─── TEXTO EXTRAÍDO ───

Acabo de ler
o artigo do Prof. Walter Marcos K. Birkner publicado no jornal Correio do
Norte, edição de 09 de Maio de 2014, intitulado: “Financiamento de Campanha”.
Brilhante professor. Sociólogo liberal descentralizado. Seus argumentos se
apresentam sibilinos. Incomodam. Desacomodam. Não há o que discordar de seu raciocínio. Mas, talvez se possa dar continuidade a tais
provocações argumentativas, chamando atenção a aspectos correlacionados. É o
que tentaremos fazer neste artigo, sem a pretensão de alcançar a intensidade
das reflexões do Prof. Walter.
Observamos a recorrência em períodos pré-eleitorais, anteriores e
recentes, o tema do financiamento de campanha, apresentando-se às luzes da
ribalta. Desta, vez o judiciário (STF) decidiu. Decisão que escancara a
interdependência dos três poderes. Ou dito de forma diferente, sobretudo, o
esvaziamento do legislativo.

─── LISTAGEM BRUTA ───

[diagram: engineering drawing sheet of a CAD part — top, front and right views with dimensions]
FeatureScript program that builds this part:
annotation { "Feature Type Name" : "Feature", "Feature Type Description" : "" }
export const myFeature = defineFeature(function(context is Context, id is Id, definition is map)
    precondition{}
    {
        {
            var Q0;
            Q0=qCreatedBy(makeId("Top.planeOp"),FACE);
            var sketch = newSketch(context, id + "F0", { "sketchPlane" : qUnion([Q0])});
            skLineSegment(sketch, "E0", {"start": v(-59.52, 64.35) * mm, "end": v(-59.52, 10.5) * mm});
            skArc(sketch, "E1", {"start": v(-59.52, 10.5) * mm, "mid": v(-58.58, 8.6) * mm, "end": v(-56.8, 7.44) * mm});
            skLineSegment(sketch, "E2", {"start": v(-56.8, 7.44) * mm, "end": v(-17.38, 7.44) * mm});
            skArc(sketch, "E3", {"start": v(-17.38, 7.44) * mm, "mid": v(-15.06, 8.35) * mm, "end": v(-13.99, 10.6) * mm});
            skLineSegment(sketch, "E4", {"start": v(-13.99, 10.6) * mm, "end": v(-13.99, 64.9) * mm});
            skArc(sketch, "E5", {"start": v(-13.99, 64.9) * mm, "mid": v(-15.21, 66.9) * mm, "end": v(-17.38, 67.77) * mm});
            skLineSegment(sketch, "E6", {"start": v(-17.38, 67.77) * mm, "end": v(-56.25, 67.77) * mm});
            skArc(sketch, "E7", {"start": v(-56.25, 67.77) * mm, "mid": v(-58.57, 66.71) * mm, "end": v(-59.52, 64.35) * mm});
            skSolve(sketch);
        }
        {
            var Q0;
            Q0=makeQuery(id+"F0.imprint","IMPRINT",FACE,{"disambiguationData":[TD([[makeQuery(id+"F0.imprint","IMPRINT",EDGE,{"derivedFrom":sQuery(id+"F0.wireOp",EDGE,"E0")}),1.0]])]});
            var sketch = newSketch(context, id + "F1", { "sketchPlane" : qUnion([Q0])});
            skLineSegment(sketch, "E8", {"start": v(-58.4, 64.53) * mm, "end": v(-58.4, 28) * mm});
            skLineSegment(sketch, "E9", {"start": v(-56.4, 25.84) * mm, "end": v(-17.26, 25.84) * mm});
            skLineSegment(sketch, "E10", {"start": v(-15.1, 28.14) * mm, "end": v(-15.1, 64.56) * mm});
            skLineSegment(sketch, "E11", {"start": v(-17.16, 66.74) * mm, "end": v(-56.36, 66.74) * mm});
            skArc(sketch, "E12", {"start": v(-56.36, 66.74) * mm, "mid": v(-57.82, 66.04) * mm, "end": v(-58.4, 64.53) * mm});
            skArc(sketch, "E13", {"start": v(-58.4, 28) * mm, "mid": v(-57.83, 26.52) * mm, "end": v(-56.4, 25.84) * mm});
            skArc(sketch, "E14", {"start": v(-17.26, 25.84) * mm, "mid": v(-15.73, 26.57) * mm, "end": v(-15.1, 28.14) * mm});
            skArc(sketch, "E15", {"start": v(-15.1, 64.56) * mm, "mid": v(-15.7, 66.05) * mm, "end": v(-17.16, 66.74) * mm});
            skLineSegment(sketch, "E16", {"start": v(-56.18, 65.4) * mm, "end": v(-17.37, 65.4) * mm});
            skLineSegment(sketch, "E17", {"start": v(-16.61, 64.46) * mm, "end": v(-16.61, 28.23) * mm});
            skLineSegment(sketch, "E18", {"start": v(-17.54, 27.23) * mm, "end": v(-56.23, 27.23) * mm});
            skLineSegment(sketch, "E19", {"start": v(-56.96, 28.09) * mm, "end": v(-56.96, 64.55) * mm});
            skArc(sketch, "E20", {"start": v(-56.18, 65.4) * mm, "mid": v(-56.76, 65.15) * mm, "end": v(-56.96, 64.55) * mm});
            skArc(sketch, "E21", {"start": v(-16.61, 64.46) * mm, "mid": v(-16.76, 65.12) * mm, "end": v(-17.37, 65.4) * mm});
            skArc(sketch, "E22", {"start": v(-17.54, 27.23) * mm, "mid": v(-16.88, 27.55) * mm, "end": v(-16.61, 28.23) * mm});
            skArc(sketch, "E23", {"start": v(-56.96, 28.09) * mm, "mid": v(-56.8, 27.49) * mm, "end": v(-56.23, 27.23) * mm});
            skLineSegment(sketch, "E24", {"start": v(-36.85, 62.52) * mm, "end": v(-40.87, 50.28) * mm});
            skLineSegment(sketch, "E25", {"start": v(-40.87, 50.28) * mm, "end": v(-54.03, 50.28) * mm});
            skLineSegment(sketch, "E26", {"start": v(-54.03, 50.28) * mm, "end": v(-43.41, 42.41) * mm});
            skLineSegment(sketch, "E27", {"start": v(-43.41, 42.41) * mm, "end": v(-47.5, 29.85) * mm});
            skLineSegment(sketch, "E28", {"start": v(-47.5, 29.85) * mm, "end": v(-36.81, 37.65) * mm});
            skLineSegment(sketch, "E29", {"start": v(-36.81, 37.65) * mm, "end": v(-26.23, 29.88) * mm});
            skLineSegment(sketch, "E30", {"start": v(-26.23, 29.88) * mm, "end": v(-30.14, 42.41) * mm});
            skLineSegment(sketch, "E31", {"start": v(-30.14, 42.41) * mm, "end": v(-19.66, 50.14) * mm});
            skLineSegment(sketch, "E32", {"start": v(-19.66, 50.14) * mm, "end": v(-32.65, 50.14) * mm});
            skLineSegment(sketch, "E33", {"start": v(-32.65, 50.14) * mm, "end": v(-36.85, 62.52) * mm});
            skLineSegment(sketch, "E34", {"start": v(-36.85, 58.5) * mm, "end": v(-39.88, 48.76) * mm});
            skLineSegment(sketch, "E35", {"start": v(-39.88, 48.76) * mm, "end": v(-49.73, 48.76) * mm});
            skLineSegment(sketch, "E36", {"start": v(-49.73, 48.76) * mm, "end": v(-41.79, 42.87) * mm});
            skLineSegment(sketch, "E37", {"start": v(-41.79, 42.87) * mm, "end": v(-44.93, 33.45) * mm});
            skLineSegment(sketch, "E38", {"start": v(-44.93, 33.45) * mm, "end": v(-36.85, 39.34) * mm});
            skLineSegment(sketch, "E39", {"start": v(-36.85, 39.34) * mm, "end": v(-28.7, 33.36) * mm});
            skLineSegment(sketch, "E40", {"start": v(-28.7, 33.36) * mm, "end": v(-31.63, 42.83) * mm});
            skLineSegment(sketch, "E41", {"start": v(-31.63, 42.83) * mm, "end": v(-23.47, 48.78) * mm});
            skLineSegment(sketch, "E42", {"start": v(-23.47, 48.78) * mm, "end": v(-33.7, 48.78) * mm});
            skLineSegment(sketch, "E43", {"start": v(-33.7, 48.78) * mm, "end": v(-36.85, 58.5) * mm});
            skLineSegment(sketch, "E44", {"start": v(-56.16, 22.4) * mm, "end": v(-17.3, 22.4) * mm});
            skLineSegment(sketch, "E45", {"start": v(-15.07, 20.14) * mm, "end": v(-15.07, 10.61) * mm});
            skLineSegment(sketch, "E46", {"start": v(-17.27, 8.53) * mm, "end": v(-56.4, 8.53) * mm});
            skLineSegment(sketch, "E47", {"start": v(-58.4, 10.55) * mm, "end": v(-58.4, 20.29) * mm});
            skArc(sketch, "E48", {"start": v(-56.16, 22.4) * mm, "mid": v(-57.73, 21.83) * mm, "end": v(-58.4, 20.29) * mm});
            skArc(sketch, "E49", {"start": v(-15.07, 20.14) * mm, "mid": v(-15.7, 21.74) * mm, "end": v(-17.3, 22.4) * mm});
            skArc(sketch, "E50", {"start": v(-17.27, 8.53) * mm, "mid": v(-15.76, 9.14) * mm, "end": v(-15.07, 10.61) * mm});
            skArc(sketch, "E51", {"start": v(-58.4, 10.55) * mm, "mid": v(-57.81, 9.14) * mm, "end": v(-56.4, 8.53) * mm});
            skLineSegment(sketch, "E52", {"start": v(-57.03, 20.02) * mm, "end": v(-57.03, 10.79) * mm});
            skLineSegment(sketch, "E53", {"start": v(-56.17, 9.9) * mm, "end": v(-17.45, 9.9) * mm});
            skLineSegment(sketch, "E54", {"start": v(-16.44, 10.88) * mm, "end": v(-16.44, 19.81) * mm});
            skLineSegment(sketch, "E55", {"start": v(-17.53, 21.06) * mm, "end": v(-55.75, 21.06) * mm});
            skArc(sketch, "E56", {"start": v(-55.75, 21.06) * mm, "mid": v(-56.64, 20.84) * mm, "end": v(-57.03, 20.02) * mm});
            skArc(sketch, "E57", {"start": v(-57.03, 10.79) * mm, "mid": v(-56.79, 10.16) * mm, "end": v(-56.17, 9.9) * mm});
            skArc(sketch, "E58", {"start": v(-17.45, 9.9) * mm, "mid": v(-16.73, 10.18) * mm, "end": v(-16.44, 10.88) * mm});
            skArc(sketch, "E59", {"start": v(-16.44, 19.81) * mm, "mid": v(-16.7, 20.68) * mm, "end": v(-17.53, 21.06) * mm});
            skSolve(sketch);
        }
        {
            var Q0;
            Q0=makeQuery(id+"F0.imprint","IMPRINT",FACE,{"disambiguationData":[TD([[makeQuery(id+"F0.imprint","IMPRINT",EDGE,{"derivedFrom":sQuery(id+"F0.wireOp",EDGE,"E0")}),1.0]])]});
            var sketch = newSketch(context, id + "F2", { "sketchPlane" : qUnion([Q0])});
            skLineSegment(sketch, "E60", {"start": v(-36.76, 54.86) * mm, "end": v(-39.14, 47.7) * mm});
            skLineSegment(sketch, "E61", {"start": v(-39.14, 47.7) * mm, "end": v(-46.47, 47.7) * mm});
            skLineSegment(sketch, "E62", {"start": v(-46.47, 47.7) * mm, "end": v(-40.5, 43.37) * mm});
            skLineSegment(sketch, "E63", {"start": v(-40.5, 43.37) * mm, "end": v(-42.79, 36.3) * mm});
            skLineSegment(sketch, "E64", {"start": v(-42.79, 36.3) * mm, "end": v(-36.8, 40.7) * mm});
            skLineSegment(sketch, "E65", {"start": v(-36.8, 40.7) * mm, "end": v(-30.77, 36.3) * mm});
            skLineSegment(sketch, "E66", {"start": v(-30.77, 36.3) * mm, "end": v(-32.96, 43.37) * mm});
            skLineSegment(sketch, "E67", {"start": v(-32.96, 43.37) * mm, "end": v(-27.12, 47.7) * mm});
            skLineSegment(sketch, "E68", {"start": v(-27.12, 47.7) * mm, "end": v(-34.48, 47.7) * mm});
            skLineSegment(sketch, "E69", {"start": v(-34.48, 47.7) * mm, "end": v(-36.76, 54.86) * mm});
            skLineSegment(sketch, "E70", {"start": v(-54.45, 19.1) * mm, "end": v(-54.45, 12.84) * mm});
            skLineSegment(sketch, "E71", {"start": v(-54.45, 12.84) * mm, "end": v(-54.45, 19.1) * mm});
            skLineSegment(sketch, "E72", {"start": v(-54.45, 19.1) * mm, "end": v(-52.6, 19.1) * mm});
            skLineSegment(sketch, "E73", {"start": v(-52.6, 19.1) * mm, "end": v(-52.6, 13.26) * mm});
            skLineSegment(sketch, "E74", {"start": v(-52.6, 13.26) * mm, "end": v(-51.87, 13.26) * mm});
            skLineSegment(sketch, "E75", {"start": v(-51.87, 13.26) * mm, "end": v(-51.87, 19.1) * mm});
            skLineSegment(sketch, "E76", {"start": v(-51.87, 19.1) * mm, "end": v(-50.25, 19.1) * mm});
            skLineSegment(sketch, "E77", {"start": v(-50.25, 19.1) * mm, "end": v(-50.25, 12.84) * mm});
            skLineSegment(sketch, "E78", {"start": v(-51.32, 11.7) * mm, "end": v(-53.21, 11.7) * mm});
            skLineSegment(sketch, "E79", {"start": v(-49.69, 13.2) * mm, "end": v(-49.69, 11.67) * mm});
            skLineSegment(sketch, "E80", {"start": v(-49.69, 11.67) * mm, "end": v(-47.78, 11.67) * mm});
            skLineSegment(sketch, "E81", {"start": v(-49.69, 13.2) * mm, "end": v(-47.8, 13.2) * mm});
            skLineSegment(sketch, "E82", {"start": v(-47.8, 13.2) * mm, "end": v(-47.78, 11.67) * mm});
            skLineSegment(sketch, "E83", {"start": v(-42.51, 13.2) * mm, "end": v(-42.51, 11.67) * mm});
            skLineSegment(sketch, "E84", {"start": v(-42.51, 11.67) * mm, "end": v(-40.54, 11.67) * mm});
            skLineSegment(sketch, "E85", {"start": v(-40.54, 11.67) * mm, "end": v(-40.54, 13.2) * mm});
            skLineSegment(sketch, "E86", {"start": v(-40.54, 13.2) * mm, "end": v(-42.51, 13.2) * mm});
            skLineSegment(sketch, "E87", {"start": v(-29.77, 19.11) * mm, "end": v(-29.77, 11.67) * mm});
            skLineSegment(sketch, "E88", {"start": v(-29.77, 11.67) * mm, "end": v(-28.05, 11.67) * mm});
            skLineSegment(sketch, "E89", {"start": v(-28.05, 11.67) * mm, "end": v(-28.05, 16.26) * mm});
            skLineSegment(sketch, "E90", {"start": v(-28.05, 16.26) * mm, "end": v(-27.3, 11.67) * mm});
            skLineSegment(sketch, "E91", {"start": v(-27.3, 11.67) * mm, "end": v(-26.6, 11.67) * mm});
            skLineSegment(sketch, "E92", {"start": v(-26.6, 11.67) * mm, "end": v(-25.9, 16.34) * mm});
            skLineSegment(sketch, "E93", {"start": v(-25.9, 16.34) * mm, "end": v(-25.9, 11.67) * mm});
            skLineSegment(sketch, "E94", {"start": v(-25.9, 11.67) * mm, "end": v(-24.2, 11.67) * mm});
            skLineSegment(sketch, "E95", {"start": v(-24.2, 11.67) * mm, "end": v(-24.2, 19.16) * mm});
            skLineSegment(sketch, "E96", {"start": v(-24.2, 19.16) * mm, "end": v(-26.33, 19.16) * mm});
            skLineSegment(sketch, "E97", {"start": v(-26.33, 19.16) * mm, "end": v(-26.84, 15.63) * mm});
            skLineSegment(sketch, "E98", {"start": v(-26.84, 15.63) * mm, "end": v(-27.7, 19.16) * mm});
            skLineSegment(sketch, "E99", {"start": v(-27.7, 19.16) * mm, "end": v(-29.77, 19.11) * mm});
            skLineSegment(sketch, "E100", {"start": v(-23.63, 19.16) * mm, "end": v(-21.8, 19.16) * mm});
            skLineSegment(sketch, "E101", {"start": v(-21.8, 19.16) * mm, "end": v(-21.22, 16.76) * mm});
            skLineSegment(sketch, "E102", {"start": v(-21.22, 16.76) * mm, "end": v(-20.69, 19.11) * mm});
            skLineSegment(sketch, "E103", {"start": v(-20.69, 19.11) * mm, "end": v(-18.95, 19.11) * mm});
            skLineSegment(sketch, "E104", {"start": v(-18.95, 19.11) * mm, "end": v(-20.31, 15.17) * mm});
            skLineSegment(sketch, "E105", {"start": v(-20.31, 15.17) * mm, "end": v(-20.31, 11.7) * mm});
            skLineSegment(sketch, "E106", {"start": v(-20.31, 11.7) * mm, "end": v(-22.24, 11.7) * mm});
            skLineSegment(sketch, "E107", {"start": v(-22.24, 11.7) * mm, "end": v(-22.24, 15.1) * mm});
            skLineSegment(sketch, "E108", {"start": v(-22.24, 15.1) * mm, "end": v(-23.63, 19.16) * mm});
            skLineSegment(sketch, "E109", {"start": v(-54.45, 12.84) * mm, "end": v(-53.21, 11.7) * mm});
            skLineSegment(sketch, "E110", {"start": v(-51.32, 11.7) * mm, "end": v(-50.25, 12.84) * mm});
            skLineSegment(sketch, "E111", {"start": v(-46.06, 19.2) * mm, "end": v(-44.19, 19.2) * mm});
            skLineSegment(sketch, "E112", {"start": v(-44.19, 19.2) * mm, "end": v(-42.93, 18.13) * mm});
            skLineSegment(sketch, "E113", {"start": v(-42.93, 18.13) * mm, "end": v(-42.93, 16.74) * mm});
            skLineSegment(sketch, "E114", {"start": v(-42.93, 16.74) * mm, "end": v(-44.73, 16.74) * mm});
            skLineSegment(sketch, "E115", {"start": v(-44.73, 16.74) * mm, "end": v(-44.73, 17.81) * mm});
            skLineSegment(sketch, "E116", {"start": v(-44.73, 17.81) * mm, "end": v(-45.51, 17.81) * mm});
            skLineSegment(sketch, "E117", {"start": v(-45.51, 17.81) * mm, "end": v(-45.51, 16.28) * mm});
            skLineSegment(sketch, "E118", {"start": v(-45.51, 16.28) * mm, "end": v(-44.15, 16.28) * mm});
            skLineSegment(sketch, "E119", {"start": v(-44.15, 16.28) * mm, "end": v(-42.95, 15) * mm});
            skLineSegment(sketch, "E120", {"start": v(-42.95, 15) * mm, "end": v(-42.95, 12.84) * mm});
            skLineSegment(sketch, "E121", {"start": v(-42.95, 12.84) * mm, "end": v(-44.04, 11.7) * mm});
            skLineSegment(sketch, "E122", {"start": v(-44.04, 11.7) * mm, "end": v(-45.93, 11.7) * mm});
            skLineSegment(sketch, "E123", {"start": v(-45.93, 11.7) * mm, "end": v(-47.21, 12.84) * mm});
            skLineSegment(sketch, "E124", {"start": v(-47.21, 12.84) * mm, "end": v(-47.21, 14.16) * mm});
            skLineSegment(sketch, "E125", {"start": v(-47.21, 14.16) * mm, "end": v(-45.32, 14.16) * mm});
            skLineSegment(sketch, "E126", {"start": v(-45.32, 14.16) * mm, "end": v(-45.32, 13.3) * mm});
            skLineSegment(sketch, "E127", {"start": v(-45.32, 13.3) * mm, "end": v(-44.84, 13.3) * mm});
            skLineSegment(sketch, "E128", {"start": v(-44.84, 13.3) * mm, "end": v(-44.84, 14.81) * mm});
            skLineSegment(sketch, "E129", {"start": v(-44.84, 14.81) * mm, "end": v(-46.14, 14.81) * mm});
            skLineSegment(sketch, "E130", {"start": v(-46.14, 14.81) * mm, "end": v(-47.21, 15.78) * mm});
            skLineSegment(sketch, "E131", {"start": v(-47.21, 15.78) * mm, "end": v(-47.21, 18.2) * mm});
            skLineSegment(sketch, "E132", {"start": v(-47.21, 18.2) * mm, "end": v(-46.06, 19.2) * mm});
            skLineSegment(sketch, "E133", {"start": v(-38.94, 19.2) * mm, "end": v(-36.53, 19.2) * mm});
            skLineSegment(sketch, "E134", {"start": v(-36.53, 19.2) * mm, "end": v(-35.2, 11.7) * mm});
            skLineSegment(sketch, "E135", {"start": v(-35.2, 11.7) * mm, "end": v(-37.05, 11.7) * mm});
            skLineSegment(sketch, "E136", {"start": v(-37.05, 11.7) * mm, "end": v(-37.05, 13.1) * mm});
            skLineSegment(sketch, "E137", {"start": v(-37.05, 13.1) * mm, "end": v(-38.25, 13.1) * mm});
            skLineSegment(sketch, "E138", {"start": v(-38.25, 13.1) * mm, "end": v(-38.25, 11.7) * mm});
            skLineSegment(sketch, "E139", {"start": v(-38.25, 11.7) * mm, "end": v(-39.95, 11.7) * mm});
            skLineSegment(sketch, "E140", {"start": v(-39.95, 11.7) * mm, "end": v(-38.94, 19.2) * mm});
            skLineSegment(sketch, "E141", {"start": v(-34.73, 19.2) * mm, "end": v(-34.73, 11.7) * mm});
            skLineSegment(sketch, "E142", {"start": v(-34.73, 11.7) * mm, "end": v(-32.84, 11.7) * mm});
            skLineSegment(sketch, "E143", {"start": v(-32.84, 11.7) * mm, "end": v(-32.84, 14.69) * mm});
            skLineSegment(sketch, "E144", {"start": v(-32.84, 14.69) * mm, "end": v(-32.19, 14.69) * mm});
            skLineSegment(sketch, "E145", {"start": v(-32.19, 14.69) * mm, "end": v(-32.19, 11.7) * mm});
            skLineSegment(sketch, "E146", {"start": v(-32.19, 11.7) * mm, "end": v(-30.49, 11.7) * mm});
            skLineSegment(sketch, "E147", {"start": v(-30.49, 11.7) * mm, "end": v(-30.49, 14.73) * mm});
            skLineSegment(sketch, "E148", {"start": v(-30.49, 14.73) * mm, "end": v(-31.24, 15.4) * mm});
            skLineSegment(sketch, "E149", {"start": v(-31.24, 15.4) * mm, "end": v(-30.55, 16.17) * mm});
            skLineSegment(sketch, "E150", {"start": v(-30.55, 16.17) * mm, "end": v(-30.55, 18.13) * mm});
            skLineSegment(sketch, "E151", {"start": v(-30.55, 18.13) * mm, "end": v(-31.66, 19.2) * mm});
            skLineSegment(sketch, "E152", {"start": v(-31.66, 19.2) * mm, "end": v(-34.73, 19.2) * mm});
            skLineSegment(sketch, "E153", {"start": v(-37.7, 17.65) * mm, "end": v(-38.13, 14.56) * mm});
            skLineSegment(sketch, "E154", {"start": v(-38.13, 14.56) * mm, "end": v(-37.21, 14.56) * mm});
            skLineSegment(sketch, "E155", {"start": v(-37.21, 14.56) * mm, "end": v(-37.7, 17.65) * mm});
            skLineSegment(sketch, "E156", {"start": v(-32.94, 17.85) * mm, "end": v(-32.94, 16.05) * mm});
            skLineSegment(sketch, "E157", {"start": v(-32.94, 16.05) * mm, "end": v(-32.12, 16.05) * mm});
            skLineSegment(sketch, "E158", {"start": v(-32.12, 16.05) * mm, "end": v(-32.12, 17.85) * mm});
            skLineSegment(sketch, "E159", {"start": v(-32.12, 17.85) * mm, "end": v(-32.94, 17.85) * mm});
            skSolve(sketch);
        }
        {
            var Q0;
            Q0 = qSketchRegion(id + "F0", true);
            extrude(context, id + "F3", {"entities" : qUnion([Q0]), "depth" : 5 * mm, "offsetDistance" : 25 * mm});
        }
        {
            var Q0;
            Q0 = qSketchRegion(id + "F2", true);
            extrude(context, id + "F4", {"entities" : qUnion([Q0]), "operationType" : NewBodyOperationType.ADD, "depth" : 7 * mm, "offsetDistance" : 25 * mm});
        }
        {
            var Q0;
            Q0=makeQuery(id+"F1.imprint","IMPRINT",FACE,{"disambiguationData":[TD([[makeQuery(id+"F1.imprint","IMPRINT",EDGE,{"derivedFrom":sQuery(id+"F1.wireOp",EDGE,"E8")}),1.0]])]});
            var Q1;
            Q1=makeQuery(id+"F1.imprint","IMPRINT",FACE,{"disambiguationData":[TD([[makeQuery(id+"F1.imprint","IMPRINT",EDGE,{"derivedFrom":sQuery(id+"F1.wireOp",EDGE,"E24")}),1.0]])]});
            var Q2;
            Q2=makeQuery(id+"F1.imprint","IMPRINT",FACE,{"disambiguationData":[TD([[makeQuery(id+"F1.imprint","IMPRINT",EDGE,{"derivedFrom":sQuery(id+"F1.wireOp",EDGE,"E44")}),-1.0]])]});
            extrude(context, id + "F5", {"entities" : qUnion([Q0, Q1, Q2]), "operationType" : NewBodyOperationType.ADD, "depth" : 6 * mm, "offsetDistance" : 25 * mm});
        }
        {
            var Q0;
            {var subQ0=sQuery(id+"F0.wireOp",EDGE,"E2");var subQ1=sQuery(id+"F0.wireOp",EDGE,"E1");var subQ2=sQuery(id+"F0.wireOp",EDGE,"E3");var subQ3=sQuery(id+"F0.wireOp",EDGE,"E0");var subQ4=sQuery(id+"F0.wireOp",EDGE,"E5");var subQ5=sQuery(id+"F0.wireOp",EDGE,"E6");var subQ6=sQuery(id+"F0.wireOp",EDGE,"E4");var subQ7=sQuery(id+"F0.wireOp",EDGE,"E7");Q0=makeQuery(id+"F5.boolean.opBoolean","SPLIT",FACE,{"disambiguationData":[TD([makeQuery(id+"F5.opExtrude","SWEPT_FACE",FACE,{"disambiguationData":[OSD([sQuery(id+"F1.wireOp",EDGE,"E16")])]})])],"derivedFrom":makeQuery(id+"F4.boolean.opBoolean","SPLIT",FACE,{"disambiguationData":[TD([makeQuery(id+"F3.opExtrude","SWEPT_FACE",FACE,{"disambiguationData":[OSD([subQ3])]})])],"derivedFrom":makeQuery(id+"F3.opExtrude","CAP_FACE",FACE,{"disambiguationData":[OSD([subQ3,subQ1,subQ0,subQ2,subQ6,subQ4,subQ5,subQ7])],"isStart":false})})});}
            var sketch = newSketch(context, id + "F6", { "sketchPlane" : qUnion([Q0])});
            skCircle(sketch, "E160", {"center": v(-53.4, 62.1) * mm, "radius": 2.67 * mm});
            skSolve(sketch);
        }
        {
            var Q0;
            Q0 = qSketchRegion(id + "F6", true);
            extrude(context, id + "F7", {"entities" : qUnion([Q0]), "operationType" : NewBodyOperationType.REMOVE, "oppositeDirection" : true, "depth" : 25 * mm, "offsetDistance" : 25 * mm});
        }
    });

───

### PROBLEMAS
1 - Pode transcrever do texto sobre financiamento de campanha o trecho que começa nas palavras que contêm "Brilhante professor. Sociólogo" e termina em "do Prof. Walter."?
2 - Pode dar continuidade ao texto sobre financiamento de campanha a partir do ponto em que ele para?

### CONJUNTO DE RESPOSTAS
1 -
Brilhante professor. Sociólogo liberal descentralizado. Seus argumentos se
apresentam sibilinos. Incomodam. Desacomodam. Não há o que discordar de seu raciocínio. Mas, talvez se possa dar continuidade a tais
provocações argumentativas, chamando atenção a aspectos correlacionados. É o
que tentaremos fazer neste artigo, sem a pretensão de alcançar a intensidade
das reflexões do Prof. Walter.

2 -
É uma
constante que nas democracias ocidentais o executivo legisle por meio de
“Medidas Provisórias” e, que o legislativo ratifique as imposições legislativas
do executivo. Este “estado de exceção”,
em que o executivo legisla e governa se tornou técnica de governos que se
arrolam o título de democráticos. Este “estado de exceção” não se apresenta
como exclusividade do Estado brasileiro. Mas, em nossas terras, talvez se possa
afirmar que ele ganha contornos específicos. Também o judiciário legisla. E o
que faz o legislativo federal? Intensifica barganhas com o executivo. Mais
verbas parlamentares para alimentar currais eleitorais. Para garantir os nichos
eleitorais que conduzirão deputados e senadores à reeleição.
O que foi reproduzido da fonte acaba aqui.